> [DATASET RECORDS]
┄┄┄┄┄┄┄┄┄┄┄┄┄┄┄┄┄┄┄┄

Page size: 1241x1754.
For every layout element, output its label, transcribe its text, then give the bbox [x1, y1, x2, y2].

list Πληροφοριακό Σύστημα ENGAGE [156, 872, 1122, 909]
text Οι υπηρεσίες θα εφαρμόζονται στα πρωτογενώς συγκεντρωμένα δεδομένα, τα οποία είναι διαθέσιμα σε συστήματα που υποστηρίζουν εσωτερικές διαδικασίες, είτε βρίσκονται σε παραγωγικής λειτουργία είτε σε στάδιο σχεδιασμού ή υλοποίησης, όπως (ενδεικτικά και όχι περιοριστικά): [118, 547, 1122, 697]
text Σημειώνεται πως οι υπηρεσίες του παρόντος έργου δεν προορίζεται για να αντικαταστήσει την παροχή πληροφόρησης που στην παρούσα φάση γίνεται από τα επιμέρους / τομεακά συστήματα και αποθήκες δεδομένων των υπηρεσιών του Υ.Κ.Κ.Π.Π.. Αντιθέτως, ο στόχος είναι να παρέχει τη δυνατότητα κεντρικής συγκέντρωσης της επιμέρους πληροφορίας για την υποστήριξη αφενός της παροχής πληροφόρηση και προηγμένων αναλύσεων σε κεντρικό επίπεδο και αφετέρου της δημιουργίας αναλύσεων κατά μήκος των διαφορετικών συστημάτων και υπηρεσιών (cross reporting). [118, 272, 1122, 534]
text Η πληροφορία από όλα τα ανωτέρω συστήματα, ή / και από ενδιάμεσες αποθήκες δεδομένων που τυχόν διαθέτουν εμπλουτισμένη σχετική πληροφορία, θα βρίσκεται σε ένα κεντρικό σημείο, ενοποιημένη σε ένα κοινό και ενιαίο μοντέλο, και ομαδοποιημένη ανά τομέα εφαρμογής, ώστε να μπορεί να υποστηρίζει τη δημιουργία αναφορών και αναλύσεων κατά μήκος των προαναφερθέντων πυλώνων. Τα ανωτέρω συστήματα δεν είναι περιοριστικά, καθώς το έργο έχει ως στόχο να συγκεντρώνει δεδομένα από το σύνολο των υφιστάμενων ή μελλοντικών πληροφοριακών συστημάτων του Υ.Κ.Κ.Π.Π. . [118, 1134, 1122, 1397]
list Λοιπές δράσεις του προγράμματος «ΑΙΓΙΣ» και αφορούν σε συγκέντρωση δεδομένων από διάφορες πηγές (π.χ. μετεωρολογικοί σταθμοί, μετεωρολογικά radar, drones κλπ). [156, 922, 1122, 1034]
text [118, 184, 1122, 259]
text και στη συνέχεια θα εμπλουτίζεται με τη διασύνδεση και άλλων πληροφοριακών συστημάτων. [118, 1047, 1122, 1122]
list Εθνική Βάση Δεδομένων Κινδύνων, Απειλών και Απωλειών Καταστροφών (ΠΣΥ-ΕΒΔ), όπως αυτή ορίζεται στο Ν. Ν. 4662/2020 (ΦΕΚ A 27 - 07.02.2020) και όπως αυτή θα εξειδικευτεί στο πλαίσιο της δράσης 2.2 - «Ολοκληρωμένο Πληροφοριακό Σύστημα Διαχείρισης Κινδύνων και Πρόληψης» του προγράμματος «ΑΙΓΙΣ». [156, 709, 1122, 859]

┄┄┄┄┄┄┄┄┄┄┄┄┄┄┄┄┄┄┄┄

Pull every line containing the word "πληροφοριακών" out of the entries above.

text Η πληροφορία από όλα τα ανωτέρω συστήματα, ή / και από ενδιάμεσες αποθήκες δεδομένων που τυχόν διαθέτουν εμπλουτισμένη σχετική πληροφορία, θα βρίσκεται σε ένα κεντρικό σημείο, ενοποιημένη σε ένα κοινό και ενιαίο μοντέλο, και ομαδοποιημένη ανά τομέα εφαρμογής, ώστε να μπορεί να υποστηρίζει τη δημιουργία αναφορών και αναλύσεων κατά μήκος των προαναφερθέντων πυλώνων. Τα ανωτέρω συστήματα δεν είναι περιοριστικά, καθώς το έργο έχει ως στόχο να συγκεντρώνει δεδομένα από το σύνολο των υφιστάμενων ή μελλοντικών πληροφοριακών συστημάτων του Υ.Κ.Κ.Π.Π. . [118, 1134, 1122, 1397]
text και στη συνέχεια θα εμπλουτίζεται με τη διασύνδεση και άλλων πληροφοριακών συστημάτων. [118, 1047, 1122, 1122]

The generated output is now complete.